Çiğdem Toker, "BDDK’dan bankalara: Her şeyi bize sorun” başlığıyla yayımlanan yazısında "Her kötülüğün ve olumsuzluğun kaynağı dışarıda ise neden Bankcılık Düzenleme ve Denetleme Kurumu (BDDK) bankalara 'Her şeyi bana sorun. İzin alın, öyle adım atın' anlamına gelen bir yazı gönderiyor" ifadesini kullandı.
— Ve bankalara bir dizi talimat ve tavsiyede bulunuluyor. Deniyor ki: —Dönem net kârı ile geçmiş yıllar kârlarının mümkün olduğunca bankaların bünyesinde tutulması önemlidir. Çünkü piyasada gerçekçi olmayan fiyatlar, döviz piyasalarında spekülatif ve ekonomik gerçekliklerle örtüşmeyen dalgalanmalar var. Kârları dağıtmayıp bünyede tutarsanız bankaların mali yapısı sağlamlaşır. NAKİT ÇIKMASIN BDDK, bu yazısıyla bankalardan 2018 yılı kârlarıyla, 2018 öncesinde elde edilip dağıtılmamış kâr ve yedeklerin nakit çıkışına yol açacak biçimde dağıtılmamasını istiyor. Sermaye yeterlilik oranı (SYO) bankacılık faaliyetinin "olmazsa olmaz"ı. Yönetmelik uyarınca bu oranın yüzde 12'nin altına düşmemesi gerekiyor. BDDK yazısında bu husus özellikle vurgulanmış.
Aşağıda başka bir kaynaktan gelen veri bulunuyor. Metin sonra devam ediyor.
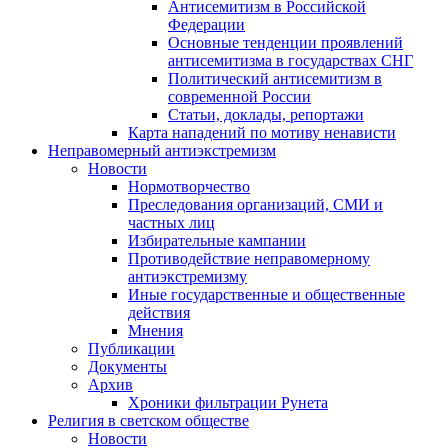
Антисемитизм в Российской
Федерации
Основные тенденции проявлений
антисемитизма в государствах СНГ
Политический антисемитизм в
современной России
Статьи, доклады, репортажи
Карта нападений по мотиву ненависти
Неправомерный антиэкстремизм
Новости
Нормотворчество
Преследования организаций, СМИ и
частных лиц
Избирательные кампании
Противодействие неправомерному
антиэкстремизму
Иные государственные и общественные
действия
Мнения
Публикации
Документы
Архив
Хроники фильтрации Рунета
Религия в светском обществе
Новости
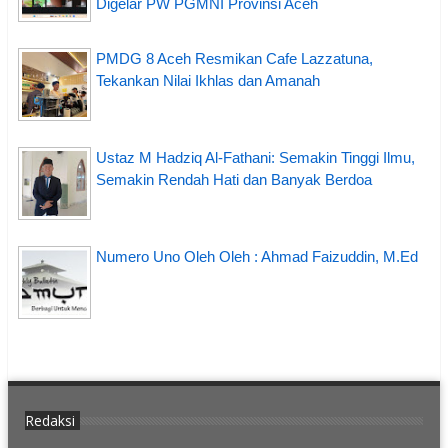
Digelar PW PGMNI Provinsi Aceh
PMDG 8 Aceh Resmikan Cafe Lazzatuna,
Tekankan Nilai Ikhlas dan Amanah
Ustaz M Hadziq Al-Fathani: Semakin Tinggi Ilmu,
Semakin Rendah Hati dan Banyak Berdoa
Numero Uno Oleh Oleh : Ahmad Faizuddin, M.Ed
Redaksi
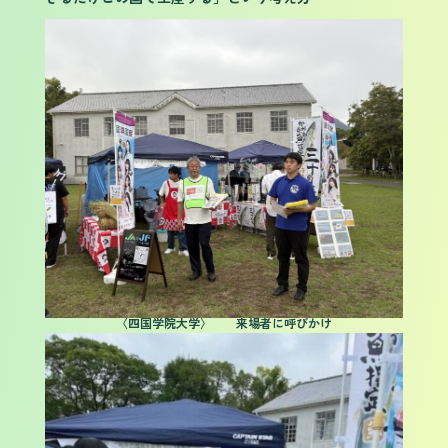
〈四国学院大学〉 来場者に呼びかけ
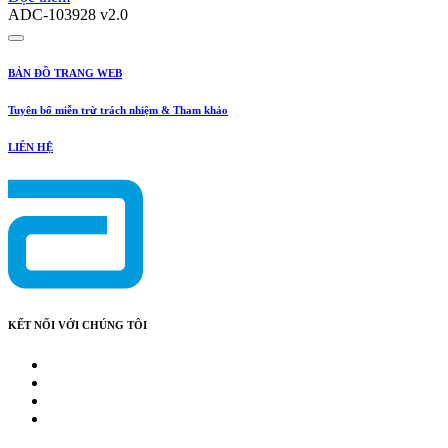
ADC-103928 v2.0
BẢN ĐỒ TRANG WEB
Tuyên bố miễn trừ trách nhiệm & Tham khảo
LIÊN HỆ
KẾT NỐI VỚI CHÚNG TÔI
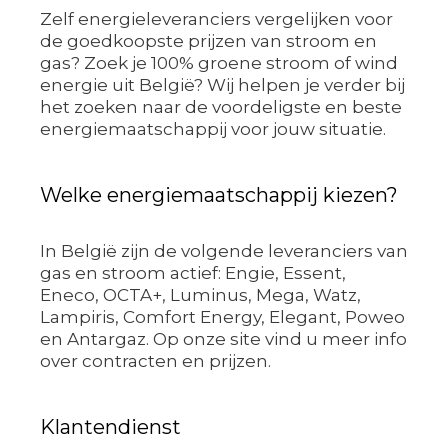
Zelf energieleveranciers vergelijken voor
de goedkoopste prijzen van stroom en
gas? Zoek je 100% groene stroom of wind
energie uit België? Wij helpen je verder bij
het zoeken naar de voordeligste en beste
energiemaatschappij voor jouw situatie.
Welke energiemaatschappij kiezen?
In België zijn de volgende leveranciers van
gas en stroom actief: Engie, Essent,
Eneco, OCTA+, Luminus, Mega, Watz,
Lampiris, Comfort Energy, Elegant, Poweo
en Antargaz. Op onze site vind u meer info
over contracten en prijzen.
Klantendienst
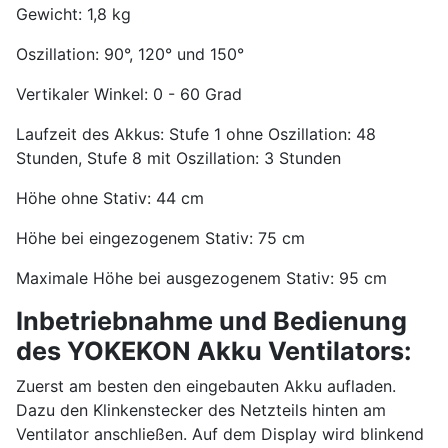
Gewicht: 1,8 kg
Oszillation: 90°, 120° und 150°
Vertikaler Winkel: 0 - 60 Grad
Laufzeit des Akkus: Stufe 1 ohne Oszillation: 48
Stunden, Stufe 8 mit Oszillation: 3 Stunden
Höhe ohne Stativ: 44 cm
Höhe bei eingezogenem Stativ: 75 cm
Maximale Höhe bei ausgezogenem Stativ: 95 cm
Inbetriebnahme und Bedienung
des YOKEKON Akku Ventilators:
Zuerst am besten den eingebauten Akku aufladen.
Dazu den Klinkenstecker des Netzteils hinten am
Ventilator anschließen. Auf dem Display wird blinkend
— Bankalar Birliği'ne gönderilen yazıda bankalara bir yetkisini daha hatırlatıyor: "2018 yılı kârıyla ilişkilendirilerek kâr payı, jestiyon prim gibi adlarla çalışanlarına ödeyecekleri toplam tutarlar hakkında da kurumumuza ve genel kurullarında ortaklarına bilgi vermesi gerekli görülmektedir." Yani her banka, yöneticilerine, çalışanlarına yılsonunda verdiği prim ve ikramiyeleri BDDK'ya bildirecek. Bütün bunlar BDDK yetkisinde var mı? Var. Peki gerçekten sıkıntı olmasa, attıkları her adımı bankalar niye otoriteye bildirmek zorunda olsun ki? Özetle, BDDK'nın "Nakit çıkışı olmasın, kâr payı dağıtmayın, primleri bana sorun" diye özetlenebilecek bu yazısı, işlerin hassas bir noktada ilerlediğini belgeliyor.